Good and Evil and a Lovely Gold Trinket
I just got word that The Dalai Lama and George Bush had a little pow-wow yesterday. The one living person I admire most meeting with one of the few people I admire least, I’m not sure how I am supposed to feel. I imagine that the Lama had met our fair leader with words of wisdom and peace and true human insight. Likewise, I imagine that these words fell on deaf, or at the very least, dumb, ears. But W did present the Lama with the Congressional Gold Medal, a mere booby prize when compared with the Nobel Peace prize His Holiness has previously received.

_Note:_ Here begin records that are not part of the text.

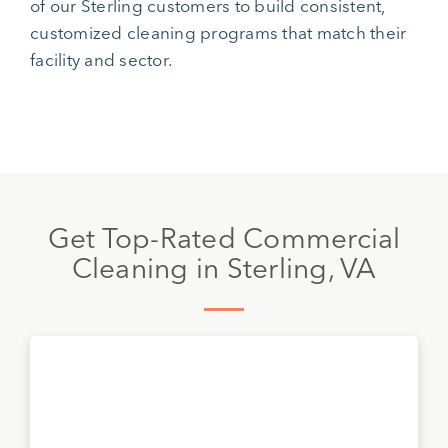
of our Sterling customers to build consistent,
customized cleaning programs that match their
facility and sector.
Get Top-Rated Commercial
Cleaning in Sterling, VA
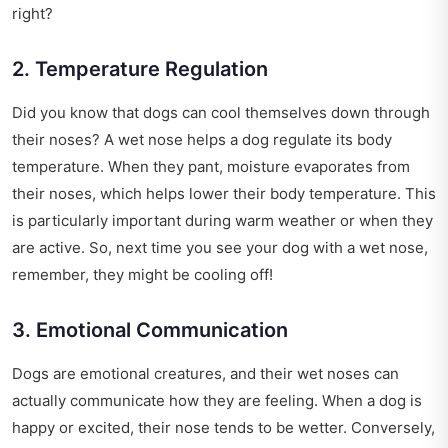
right?
2. Temperature Regulation
Did you know that dogs can cool themselves down through
their noses? A wet nose helps a dog regulate its body
temperature. When they pant, moisture evaporates from
their noses, which helps lower their body temperature. This
is particularly important during warm weather or when they
are active. So, next time you see your dog with a wet nose,
remember, they might be cooling off!
3. Emotional Communication
Dogs are emotional creatures, and their wet noses can
actually communicate how they are feeling. When a dog is
happy or excited, their nose tends to be wetter. Conversely,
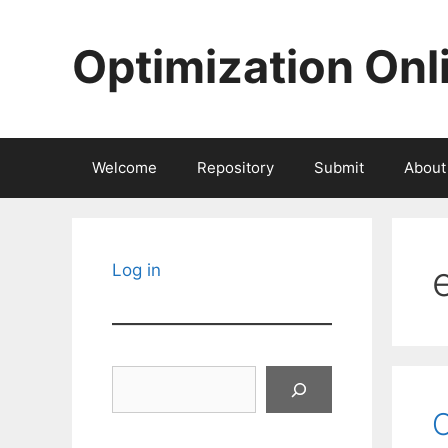
Skip
to
Optimization Onl
content
Welcome
Repository
Submit
About
Log in
Search
O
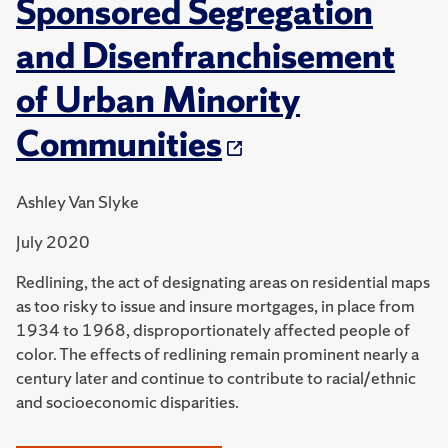
Sponsored Segregation
and Disenfranchisement
of Urban Minority
Communities
Ashley Van Slyke
July 2020
Redlining, the act of designating areas on residential maps
as too risky to issue and insure mortgages, in place from
1934 to 1968, disproportionately affected people of
color. The effects of redlining remain prominent nearly a
century later and continue to contribute to racial/ethnic
and socioeconomic disparities.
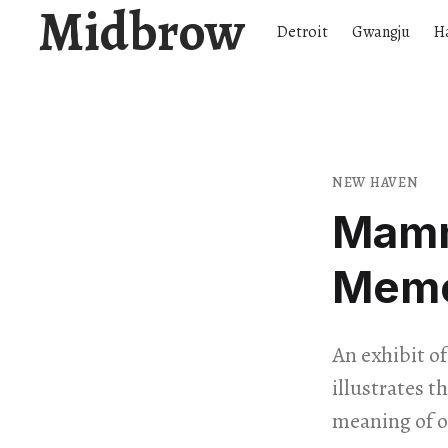
Midbrow
Detroit
Gwangju
H
NEW HAVEN
Mamm
Mem
An exhibit o
illustrates 
meaning of o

It should come as no surprise, though, that China was up in arms when they discovered that our leaders were meeting with the Lama. Just as lucrative trade talks between our nations were beginning to open up, His Holiness has to find his way into our capitol. “Oh, what tales of horror and woe would that treasonous Lama bestow upon your nation’s leaders? All shameful lies!” retorts the Chinaman in the streets. Or as CNN reports,
“The words and deeds of the Dalai Lama in the past decades show he is a political refugee engaging in secessionist activities under the cloak of religion,” he said.
Zhang Quingli, the Communist Party secretary of Tibet, was more forceful in his criticism of the Dalai Lama, who has been based in India since fleeing his homeland in 1959. “He is a person who has tried to split the motherland, who lacks love for his home country,” he told reporters in Beijing.

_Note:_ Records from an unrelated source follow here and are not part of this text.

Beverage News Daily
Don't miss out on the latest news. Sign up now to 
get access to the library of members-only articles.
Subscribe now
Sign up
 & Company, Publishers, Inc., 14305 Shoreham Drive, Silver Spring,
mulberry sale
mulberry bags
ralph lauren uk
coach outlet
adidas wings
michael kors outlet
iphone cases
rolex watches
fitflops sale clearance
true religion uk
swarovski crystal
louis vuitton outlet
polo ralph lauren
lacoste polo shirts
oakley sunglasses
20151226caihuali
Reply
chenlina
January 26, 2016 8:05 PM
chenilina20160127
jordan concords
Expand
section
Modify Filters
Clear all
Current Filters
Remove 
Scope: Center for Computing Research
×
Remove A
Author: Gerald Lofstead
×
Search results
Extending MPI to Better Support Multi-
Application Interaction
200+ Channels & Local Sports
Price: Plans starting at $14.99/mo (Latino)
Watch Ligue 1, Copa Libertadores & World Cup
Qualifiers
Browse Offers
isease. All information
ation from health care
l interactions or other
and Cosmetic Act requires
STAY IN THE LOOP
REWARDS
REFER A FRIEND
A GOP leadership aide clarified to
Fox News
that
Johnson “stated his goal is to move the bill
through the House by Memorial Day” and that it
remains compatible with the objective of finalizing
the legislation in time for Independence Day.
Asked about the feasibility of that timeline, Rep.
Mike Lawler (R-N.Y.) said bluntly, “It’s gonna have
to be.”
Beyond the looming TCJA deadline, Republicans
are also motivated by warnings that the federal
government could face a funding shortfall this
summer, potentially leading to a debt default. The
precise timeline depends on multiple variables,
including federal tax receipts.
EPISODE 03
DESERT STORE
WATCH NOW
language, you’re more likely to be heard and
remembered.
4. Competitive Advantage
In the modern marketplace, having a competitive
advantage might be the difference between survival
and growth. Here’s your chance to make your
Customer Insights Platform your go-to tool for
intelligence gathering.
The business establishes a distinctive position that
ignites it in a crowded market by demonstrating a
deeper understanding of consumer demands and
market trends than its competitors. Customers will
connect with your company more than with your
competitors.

The Dalai Lama, who won the Nobel Peace Prize in 1989, has said he advocates autonomy for Tibet, and is not calling for it to be a separate country.
Last month, the chancellor of Germany, Angela Merkel, met the Dalai Lama, in Berlin.
Last week, China announced that, for technical reasons, it was canceling a planned meeting on human rights with German officials.
Hmmm. The status quo remains intact. My only question is, where is China’s Nobel Peace Prize?